I remember being at the American Society of Clinical Oncology (ASCO) conference in 2004 and the buzz surrounding a drug called Gefitinib (Iressa). The FDA had approved Iressa in May of 2003 for treatment of Non-Small Cell Lung Cancer (NSCLC) and it was notable that in clinical trials the drug worked spectacularly well in about 10% of lung cancers patients but failed to help the rest. No one could figure out why. Then researchers figured out that most people who responded to Iressa had similar genetic mutations in their tumors. A later study extended the findings in EGFR research to a related drug, Tarceva, which was awaiting approval by the FDA.
The two groups of Harvard researchers, one at Massachusetts General Hospital (MGH) and one at Dana Farber Cancer Institute did a deep dive into the data regarding lung tumors from patients who responded to Iressa and those who did not. Most responders had the EGFR mutations. Non-responders did not. The laboratories began offering a test to detect the mutations and scientists speculated they could become widely available in the near future. MGH had a clinical trial that was testing patients for the mutations as a predictor of their response to Iressa as an initial treatment. Iressa wasn’t usually the first option; it was typically given to lung cancer patients who didn’t respond to chemotherapy. Now that scientists could explain the drug’s effectiveness in some cases, there was hope that they could better predict who would respond to them in the future and that lessons from Iressa and Tarceva could be applied to other cancers. This is when targeted therapy began to become a reality.
Iressa and Tarceva are part of a relatively new class of drugs known as targeted drugs, which are different from traditional chemotherapy drugs because they are designed to specifically hit cancer cells. Unlike chemotherapy drugs which kill healthy and cancerous cells, targeted drugs are supposed to kill only cancer cells. Until the mid-2000’s, treatment options for lung cancer were mostly limited to surgery, chemotherapy and radiation. Now, people diagnosed with lung cancer have newer, more personalized treatment options. The goal of targeted therapy is to accurately target your individual tumor, which hopefully leads to more effective treatments and less side effects.

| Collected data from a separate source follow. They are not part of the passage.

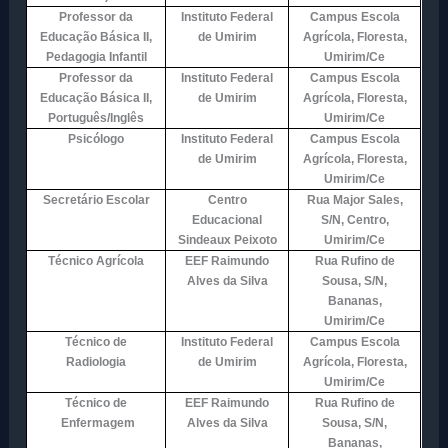
Professor da
Instituto Federal
Campus Escola
Educação Básica II,
de Umirim
Agrícola, Floresta,
Pedagogia Infantil
Umirim/Ce
Professor da
Instituto Federal
Campus Escola
Educação Básica II,
de Umirim
Agrícola, Floresta,
Português/Inglês
Umirim/Ce
Psicólogo
Instituto Federal
Campus Escola
de Umirim
Agrícola, Floresta,
Umirim/Ce
Secretário Escolar
Centro
Rua Major Sales,
Educacional
S/N, Centro,
Sindeaux Peixoto
Umirim/Ce
Técnico Agrícola
EEF Raimundo
Rua Rufino de
Alves da Silva
Sousa, S/N,
Bananas,
Umirim/Ce
Técnico de
Instituto Federal
Campus Escola
Radiologia
de Umirim
Agrícola, Floresta,
Umirim/Ce
Técnico de
EEF Raimundo
Rua Rufino de
Enfermagem
Alves da Silva
Sousa, S/N,
Bananas,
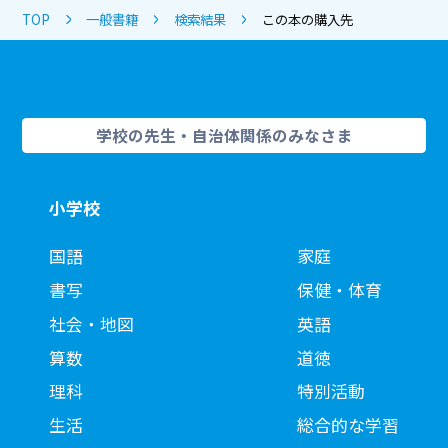
TOP
一般書籍
検索結果
この本の購入先
学校の先生・自治体関係のみなさま
小学校
国語
家庭
書写
保健・体育
社会・地図
英語
算数
道徳
理科
特別活動
生活
総合的な学習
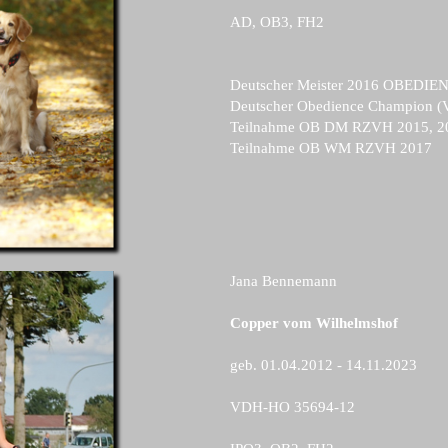
AD, OB3, FH2
Deutscher Meister 2016
OBEDIEN
Deutscher Obedience Champion 
Teilnahme OB DM RZVH 2015, 20
Teilnahme OB WM RZVH 2017
Jana Bennemann
Copper vom Wilhelmshof
geb. 01.04.2012 - 14.11.2023
VDH-HO 35694-12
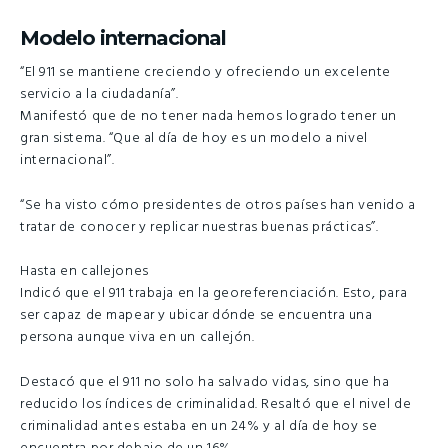
Modelo internacional
“El 911 se mantiene creciendo y ofreciendo un excelente
servicio a la ciudadanía”.
Manifestó que de no tener nada hemos logrado tener un
gran sistema. “Que al día de hoy es un modelo a nivel
internacional”.
“Se ha visto cómo presidentes de otros países han venido a
tratar de conocer y replicar nuestras buenas prácticas”.
Hasta en callejones
Indicó que el 911 trabaja en la georeferenciación. Esto, para
ser capaz de mapear y ubicar dónde se encuentra una
persona aunque viva en un callejón.
Destacó que el 911 no solo ha salvado vidas, sino que ha
reducido los índices de criminalidad. Resaltó que el nivel de
criminalidad antes estaba en un 24% y al día de hoy se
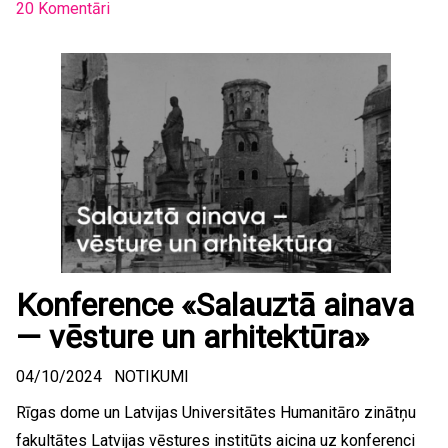
20 Komentāri
Konference «Salauztā ainava
— vēsture un arhitektūra»
04/10/2024
NOTIKUMI
Rīgas dome un Latvijas Universitātes Humanitāro zinātņu
fakultātes Latvijas vēstures institūts aicina uz konferenci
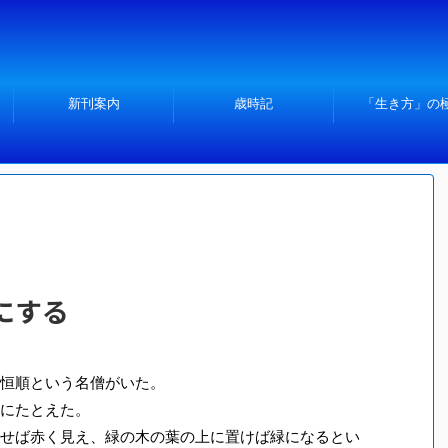
新刊案内
歳時記
「生き方」の
にする
恒順という名僧がいた。
にたとえた。
せば赤く見え、緑の木の葉の上に置けば緑になるとい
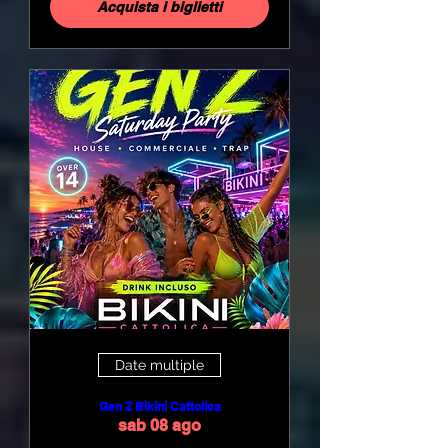
Acquista i biglietti
Date multiple
Gen Z Bikini Cattolica
sab 08 ago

Thankfully screening has become an increasingly standard part of the diagnostic work-up for NSCLC, and is useful in choosing between standard chemotherapy and targeted therapies. EGFR-targeting drugs — which include Tarceva (erlotinib), Iressa (gefitinib) and Gilotrif (afatinib) — are now used in the first-line treatment for metastatic lung cancer patients. Patients are able to get a treatment that matches the mutation that has been identified through a molecular test of their tumor. While most lung cancer patients with EGFR mutations who respond well to targeted treatments ultimately develop resistance to the drugs after a year or so as the cancer finds other ways to grow, newer drugs are being evaluated to be used as second-line treatments. This is why it’s important to have tumors continuously tested during treatment to detect different mutations that evolve during treatment. For example, Tagrisso (osimertinib) is approved for patients with a specific EGFR mutation called T790M who relapse after being treated with a different EGFR drug. A similar drug called rociletinib (CO-1686) is in late-stage trials in patients with the T790M resistance mutation.
I saw first-hand this process of genetic testing, and the resulting treatment when a good friend of mine was diagnosed with stage 4 lung cancer. He went to the hospital and started chemotherapy treatment. Within 24 hours he was on a ventilator fighting for his life and not responding to the chemo. Test results showed that he had the EGFR exon 19 mutation and his regimen was immediately changed from chemo to Tarceva. He started responding and was off the ventilator breathing on his own within 2 days. We were all blown away with how quickly he responded to the targeted treatment. While unfortunately in his case it was too late to save his life, it did show me how remarkable the response was to a targeted therapy. It also convinced me that every cancer patient deserves to get molecular testing to identify the best course of treatment, which may be a targeted therapy such as Tarceva.